Now, we combine two different forms of redirection into a single command, still using WC:
user@bash: wc -1 < barry.txt > myoutput
user@ bash: cat myoutput
7
user@bash:
Let’s Recap
So we’ve talked about how to use the WC command in Linux and Unix. Just to reiterate:
Wc -1 : prints the number of lines in a file
Wc -w: prints the number of words in a file
Wc -c: displays the count of the bytes in a file
Wc -m: prints the count of characters in a file
Wc – L: prints ONLY the length of the longest line in a file
To find more information and get help for the WC command, run “wc -help” or “man wc” from the command line. Remember that more than one file name is called for in argument, the command will show a four-columnar output that displays all individual files. There will be another extra row that displays all files specified in argument, including the total number of characters, lines and words, along with the keyword “total.”
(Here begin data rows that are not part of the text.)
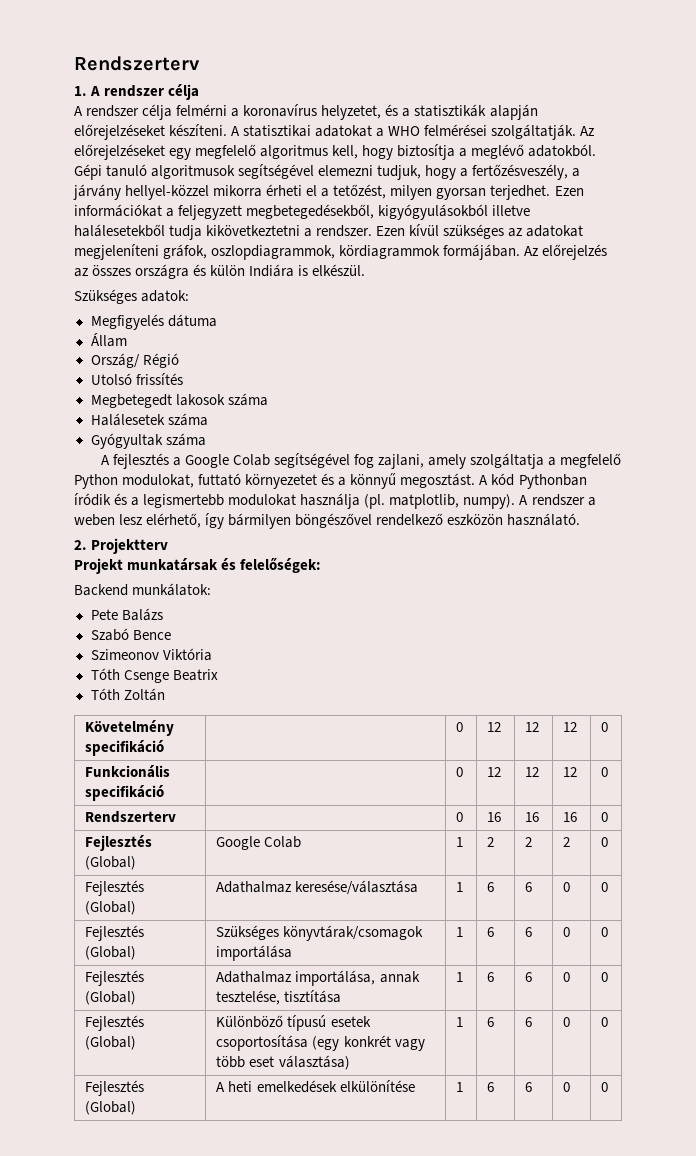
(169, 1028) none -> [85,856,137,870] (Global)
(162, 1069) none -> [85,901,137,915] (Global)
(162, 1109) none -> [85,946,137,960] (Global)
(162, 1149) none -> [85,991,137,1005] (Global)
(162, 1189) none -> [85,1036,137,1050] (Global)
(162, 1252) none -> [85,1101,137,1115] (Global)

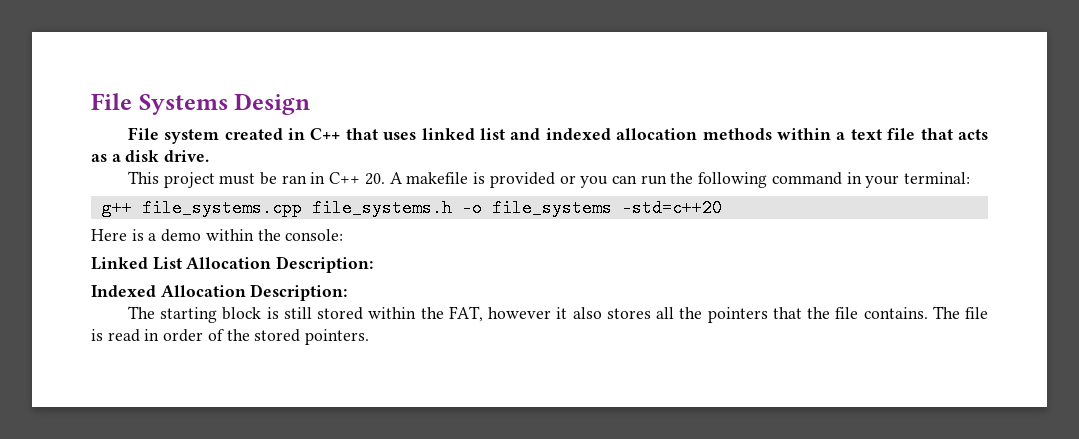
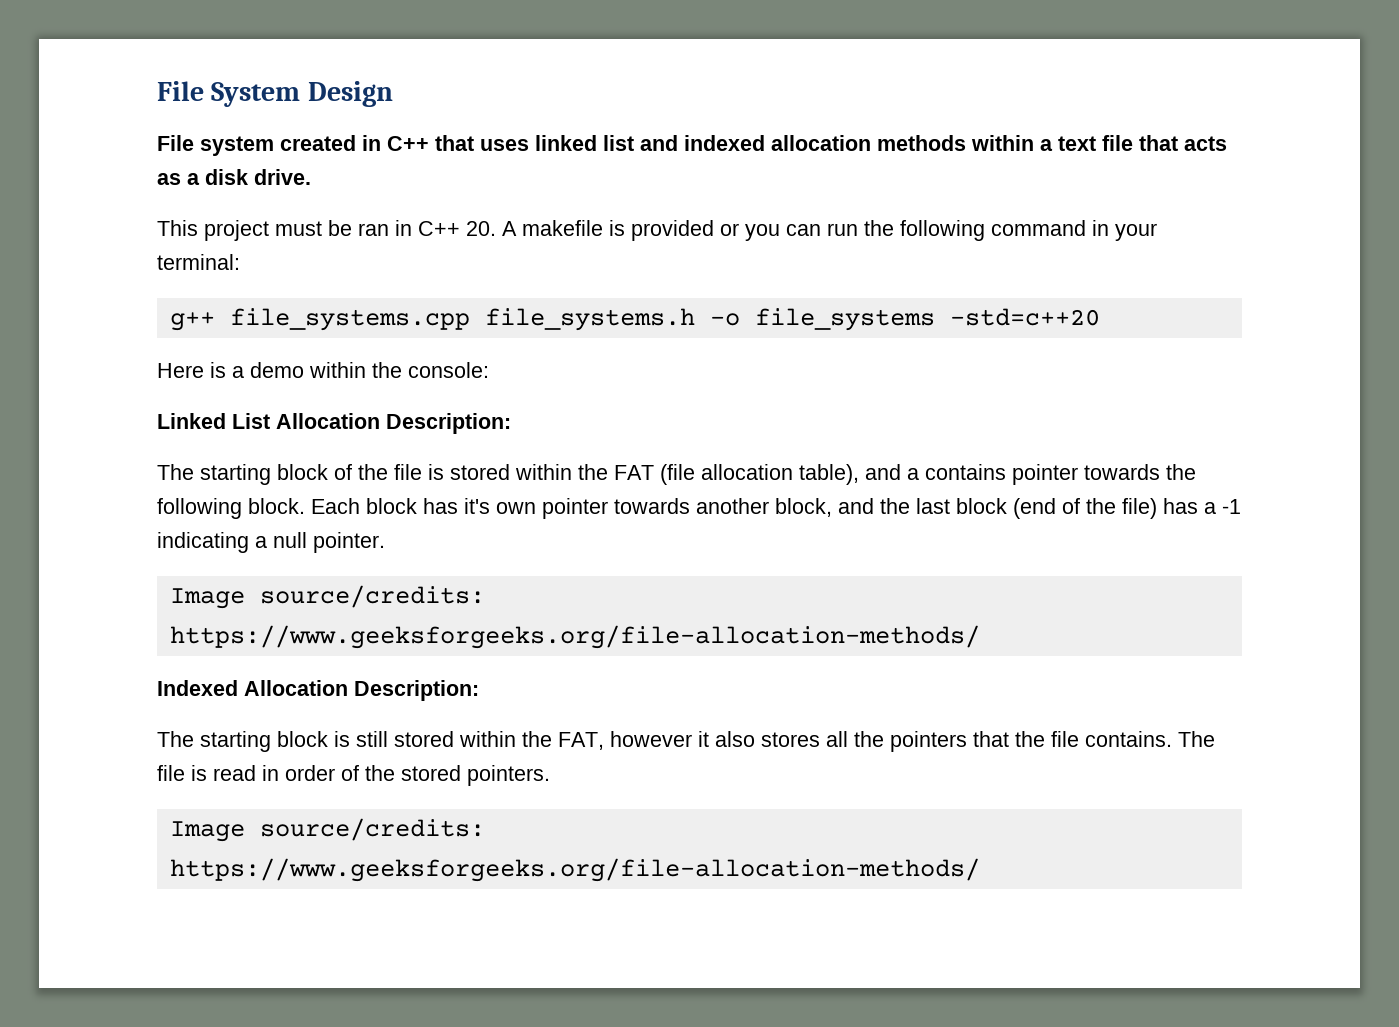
[91,93,228,115] File Systems -> [157,81,301,107] File System
(374, 264) none -> [157,464,1196,485] [157,498,1241,519] [157,532,385,553] [169,585,485,609] [169,625,980,649] // The starting block of the file is stored within the FAT (file allocation table), and a contains pointer towards the following block. Each block has it's own pointer towards another block, and the last block (end of the file) has a -1 indicating a null pointer. // Image source/credits: https://www.geeksforgeeks.org/file-allocation-methods/
(370, 337) none -> [169,818,485,842] [169,858,980,882] // Image source/credits: https://www.geeksforgeeks.org/file-allocation-methods/

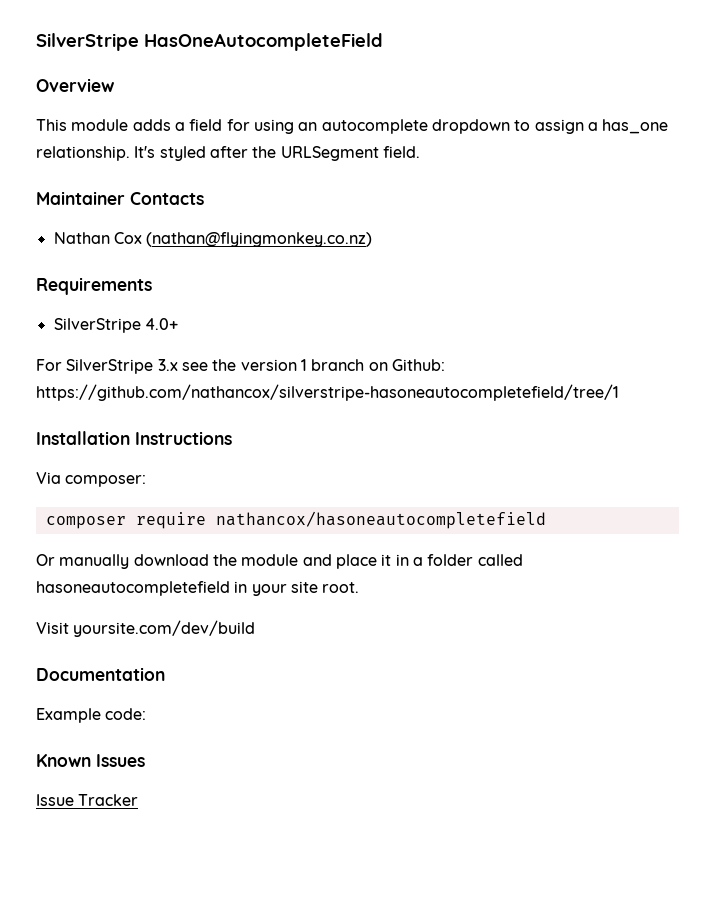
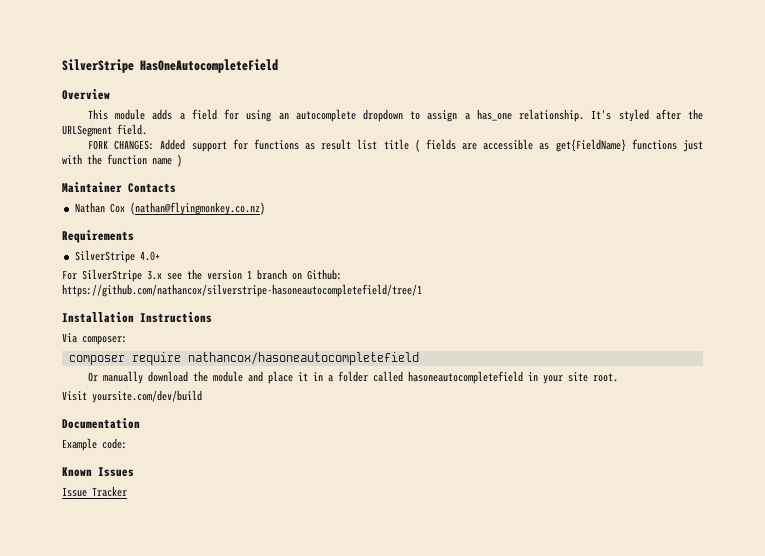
(420, 152) none -> [88,139,703,152] [62,154,182,167] // FORK CHANGES: Added support for functions as result list title ( fields are accessible as get{FieldName} functions just with the function name )

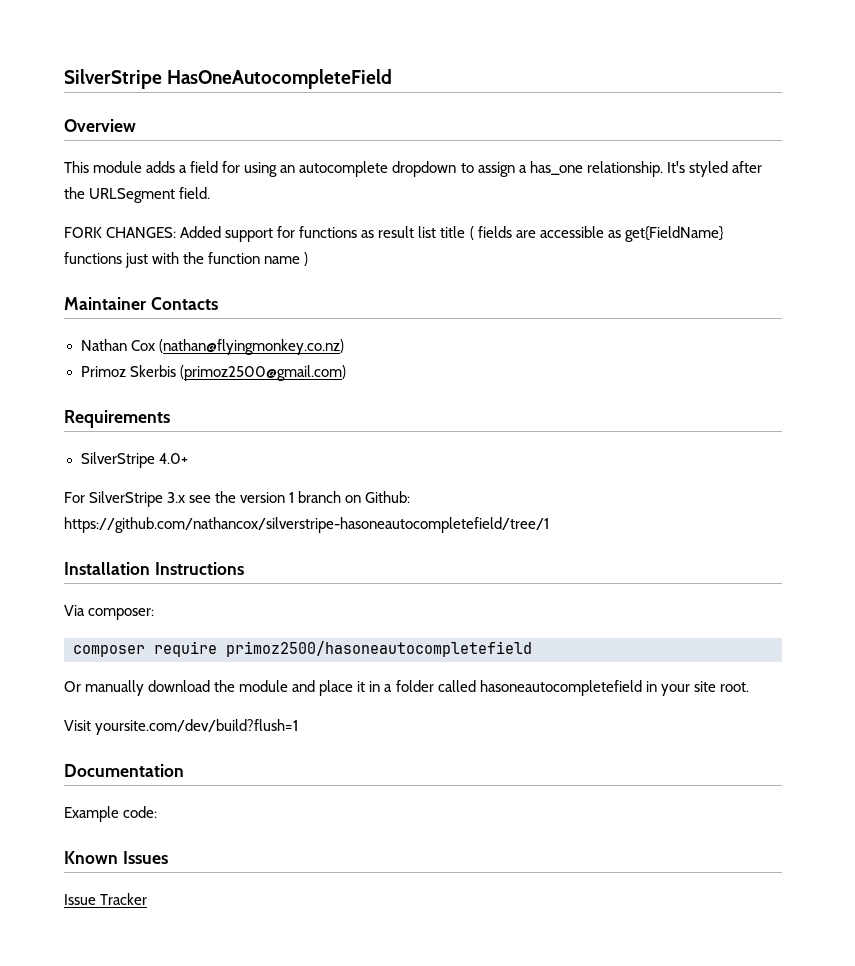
(265, 208) none -> [80,365,346,381] // Primoz Skerbis (primoz2500@gmail.com)
[187,352,419,365] nathancox/hasoneautocompletefield -> [226,641,532,657] primoz2500/hasoneautocompletefield
[92,390,202,403] yoursite.com/dev/build -> [95,719,299,735] yoursite.com/dev/build?flush=1

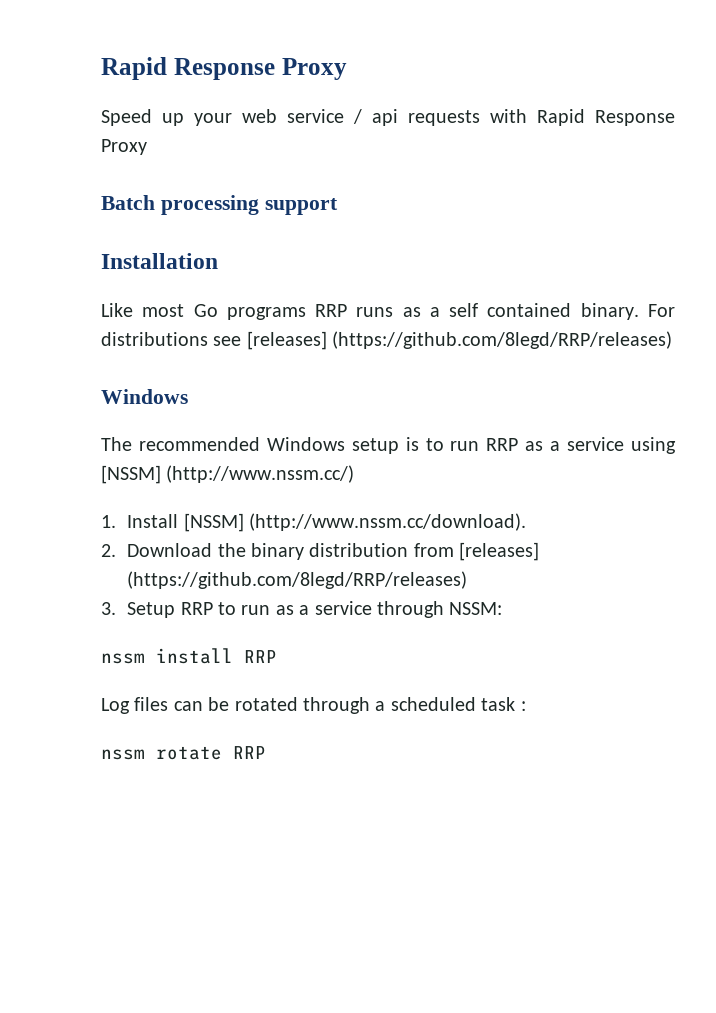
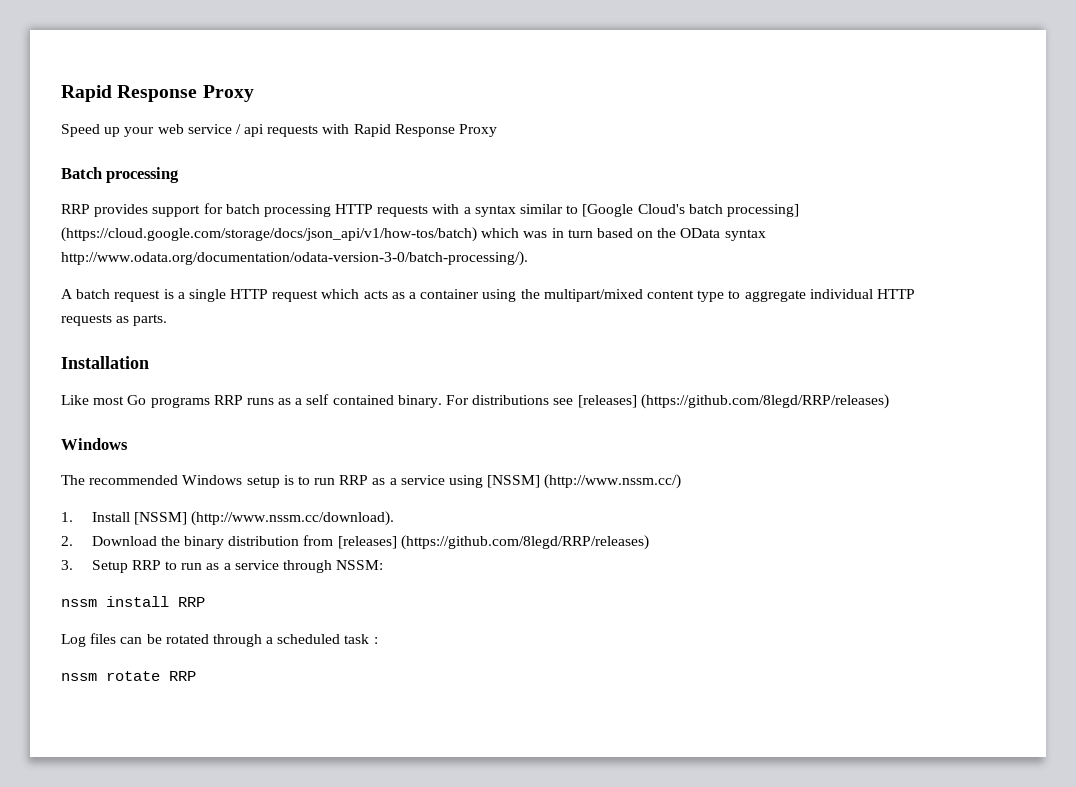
(259, 205) none -> [61,204,149,217] // RRP provides
(338, 206) none -> [203,203,799,217] [61,227,766,242] [61,251,528,266] [61,289,915,302] [61,314,168,326] for batch processing HTTP requests with a syntax similar to [Google Cloud's batch processing] (https://cloud.google.com/storage/docs/json_api/v1/how-tos/batch) which was in turn based on the OData syntax http://www.odata.org/documentation/odata-version-3-0/batch-processing/). // A batch request is a single HTTP request which acts as a container using the multipart/mixed content type to aggregate individual HTTP requests as parts.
The WC command can also be used to get a total of the number of rows or records in CSV files, when used along with pipes. Here’s an example with five CSV files and the objective of finding the sum of records across all five files. Here, we’ll pipe the output of the “cat” command to WC:
cat *.csv | wc -1
1866
Thus, there are 1866 records counted across all five files.
WC can also be used to get a total of folders and files in a directory, when combined with the ls command. It involves passing the -1 option to ls to count each folder or line, piped to WC to give a count:
ls -1 | wc -1
21
And we see a total of 21 folders and files in that directory.
Learning your way around Unix and Linux is a lot like learning a new language, and the WC command is just another part of the syntax that you’ll need to grasp to do well with Unix.